There were three important announcements during the online summit last April. Eric explained customer requirements for a platform that can quickly deploy innovation. “From idea to prototype to production, it used to be 12 months, but now it takes one week.”

He also pointed out many environments are steeped in traditional legacy virtualisation technology – so how to modernise all this?

OpenShift virtualisation is Red Hat’s answer, which moves virtualised environments onto a container platform which ensures consistency in running their operations, while still have agility and control over legacy apps.

“We see a lot more customer moving to the container platform technology, and we have also announced Red Hat Cluster Management for Kubernetes.”

This can be described as a single product to manage all container platforms they have, whether they are on-premise, on the cloud, or in multi hybrid clouds. “This eases up operations and apps roll out, so things work faster for customers,” Eric explained.

Paperless and quick

Alliance Bank Malaysia’s Head of Lifestyle Banking, Lee Chen Choong, also shared the bank’s experience in deploying a paperless way to onboard banking customers.

Opening a consumer bank account used to take some hours, with customers needing to take at least half the day off to do so.

With the new branch-in-tablet solution, Alliance Bank employees can facilitate opening new accounts in an average time of 20 minutes, complete with debit card, Internet and mobile services activation.

If it was a business account, it would usually take two weeks to open, as multiple documents are required.
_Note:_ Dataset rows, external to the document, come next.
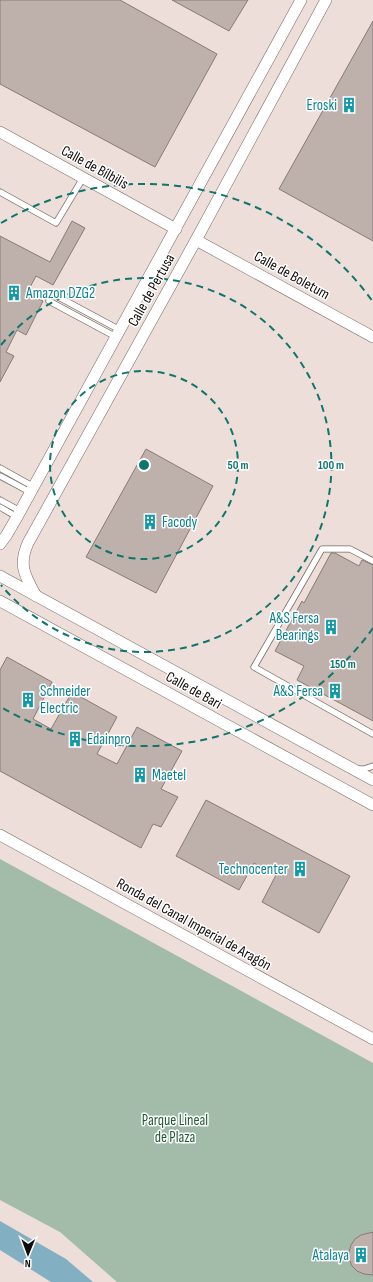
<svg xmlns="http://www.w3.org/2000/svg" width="373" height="1282" viewBox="0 0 373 1282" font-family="'Sofia Sans Condensed',sans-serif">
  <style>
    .green { fill: #a3bba9 }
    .water { fill: #83afc3 }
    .building { fill: #beb0ab; stroke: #887a76 }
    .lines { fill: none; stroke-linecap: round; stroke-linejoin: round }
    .lane-casing { stroke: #766a65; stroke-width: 7 }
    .street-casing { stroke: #766a65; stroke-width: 12 }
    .lane { stroke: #fff; stroke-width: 5.5 }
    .street { stroke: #fff; stroke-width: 11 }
    .ring { fill: none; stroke: #0f766e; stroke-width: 2; stroke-dasharray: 7 5 }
    .labels { text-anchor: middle; stroke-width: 3; stroke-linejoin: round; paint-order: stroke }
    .culture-label { font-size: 15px; fill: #0d838f; stroke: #fff; text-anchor: end }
    .street-label { font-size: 15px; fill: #110c0a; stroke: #fff }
    .park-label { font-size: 15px; fill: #205a36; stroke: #fff }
    .centre { fill: #0f766e; stroke: #fff; stroke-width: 2 }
    .ring-label { font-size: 12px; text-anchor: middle; font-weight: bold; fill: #0f766e; stroke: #fff; stroke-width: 3; stroke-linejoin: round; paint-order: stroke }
  </style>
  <rect width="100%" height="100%" fill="#edded9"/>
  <!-- green -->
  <path class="green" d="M0 859 373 1063V1282H117L60 1232 0 1200Z"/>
  <!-- water -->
  <path class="water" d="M0 1221 66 1259 93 1282H51L0 1250Z"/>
  <!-- building -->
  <g class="building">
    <path d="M0 0H120L217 54 155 167 0 84Z"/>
    <path d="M172 0H248L229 31Z"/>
    <path d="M373 21V241L279 189Z"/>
    <path d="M72 221 85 228 53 285 36 276 27 293 43 301 26 335 17 330 6 352 14 356 0 382V236L50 262Z"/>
    <path d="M146 449 213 486 156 593 86 557Z"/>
    <path d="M331 553H335L359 566 362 560 373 565V721L297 680 304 666 275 651 302 601 304 603Z"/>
    <path d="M7 657 52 682 33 719 51 729 72 692 117 717 97 754 117 764 137 727 182 751 161 789 178 797 161 827 153 824 141 848 0 771V670Z"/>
    <path d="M206 800 350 876 319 933 262 902 276 875 254 863 239 890 176 856Z"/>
    <path d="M373 1232V1275L364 1274 357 1271 352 1266 349 1259V1252L351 1245 355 1239 361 1235Z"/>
  </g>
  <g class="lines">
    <defs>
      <g id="lane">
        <path d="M0 192 56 223 83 178"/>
        <path d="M53 294 120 330"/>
        <path d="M49 301 116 337"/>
        <path d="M0 468 34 487"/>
        <path d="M0 476 30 492"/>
        <path d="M0 500 20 511"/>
        <path d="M0 507 17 517"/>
        <path d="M373 561 350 549H322L254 667 373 734"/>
        <path d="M358 769H364L373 766"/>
      </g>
      <g id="street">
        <path d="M0 132 176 229"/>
        <path d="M196 240 373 337"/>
        <path d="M0 544 6 536 17 517 301 0"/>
        <path d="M0 576 373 780"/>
        <path d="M36 596C25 576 18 565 28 543L196 240 326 0"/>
        <path d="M0 601 373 805"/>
        <path d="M0 835 373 1039"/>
      </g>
    </defs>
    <!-- lane casing -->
    <use href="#lane" class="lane-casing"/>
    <!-- street casing -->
    <use href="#street" class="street-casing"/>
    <!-- lane -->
    <use href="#lane" class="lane"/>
    <!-- street -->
    <use href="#street" class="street"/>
  </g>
  <!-- distance rings -->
  <g class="ring">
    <circle cx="144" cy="465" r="94"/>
    <path d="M1 345A187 187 0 1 1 1 585"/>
    <path d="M373 628A281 281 0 0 1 1 707M1 223A281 281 0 0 1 373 302"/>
  </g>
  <!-- icons -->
  <defs>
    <symbol id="building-bare" viewBox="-9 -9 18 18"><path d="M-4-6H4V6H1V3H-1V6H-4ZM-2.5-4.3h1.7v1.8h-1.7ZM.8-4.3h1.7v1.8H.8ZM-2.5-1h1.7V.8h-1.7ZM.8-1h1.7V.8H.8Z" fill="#0f9aa8" stroke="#fff" stroke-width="2.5" paint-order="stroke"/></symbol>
  </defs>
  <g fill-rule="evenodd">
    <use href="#building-bare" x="338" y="94" width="22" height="22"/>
    <use href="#building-bare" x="3" y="282" width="22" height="22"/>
    <use href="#building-bare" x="139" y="511" width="22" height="22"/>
    <use href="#building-bare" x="320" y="616" width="22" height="22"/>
    <use href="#building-bare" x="324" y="680" width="22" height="22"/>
    <use href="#building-bare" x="17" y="689" width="22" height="22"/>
    <use href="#building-bare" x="64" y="728" width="22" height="22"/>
    <use href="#building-bare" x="129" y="764" width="22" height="22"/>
    <use href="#building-bare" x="289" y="858" width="22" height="22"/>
    <use href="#building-bare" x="350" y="1244" width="22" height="22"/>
  </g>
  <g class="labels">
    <!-- culture labels -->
    <g class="culture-label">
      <text x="337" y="110">Eroski</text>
      <text x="26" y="298" text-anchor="start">Amazon DZG2</text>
      <text x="162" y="527" text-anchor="start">Facody</text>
      <text x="319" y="623">A&amp;S Fersa<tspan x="319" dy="17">Bearings</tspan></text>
      <text x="40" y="696" text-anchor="start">Schneider<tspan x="40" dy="17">Electric</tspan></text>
      <text x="323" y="696">A&amp;S Fersa</text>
      <text x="87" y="744" text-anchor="start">Edainpro</text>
      <text x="152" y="780" text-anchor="start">Maetel</text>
      <text x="288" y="874">Technocenter</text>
      <text x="349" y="1260">Atalaya</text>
    </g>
    <!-- street labels -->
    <g class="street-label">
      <text transform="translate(95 167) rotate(29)" y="5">Calle de Bílbilis</text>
      <text transform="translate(292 275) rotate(29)" y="5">Calle de Boletum</text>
      <text transform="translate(151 290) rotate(-61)" y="5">Calle de Pertusa</text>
      <text transform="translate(194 690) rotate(29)" y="5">Calle de Bari</text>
      <text transform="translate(194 924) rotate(29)" y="5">Ronda del Canal Imperial de Aragón</text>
    </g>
    <!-- park labels -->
    <g class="park-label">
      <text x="175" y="1125">Parque Lineal<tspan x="175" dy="17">de Plaza</tspan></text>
    </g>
  </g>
  <circle cx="144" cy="465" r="6" class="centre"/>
  <g class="ring-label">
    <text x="238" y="469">50 m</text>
    <text x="331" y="469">100 m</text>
    <text x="343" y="668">150 m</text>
  </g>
  <!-- north arrow -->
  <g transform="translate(28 1254) rotate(181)" stroke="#ffffff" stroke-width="3" paint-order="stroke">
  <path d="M0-3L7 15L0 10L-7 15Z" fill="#110c0a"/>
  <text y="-6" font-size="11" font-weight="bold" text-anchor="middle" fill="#110c0a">N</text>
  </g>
</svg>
This has been reduced to a day or two, with the branch-in-tablet solution.

Lee had said they were very clear from the beginning about investing in tech that can be reused. “We needed to be able to refactor all the components built, for different channels.

Red Hat offers a microservices architecture and all the components although built for the branch, could be orchestrated for another channel like the mobile banking app. For example, e-forms created for branch used, could also be used on the mobile banking app.

This resulted in shorter project delivery time, and now there are monthly deployments of new features.

“Our minimum viable product has since moved on to becoming a full programme to migrate (fully) from paper-based processes,” Lee said.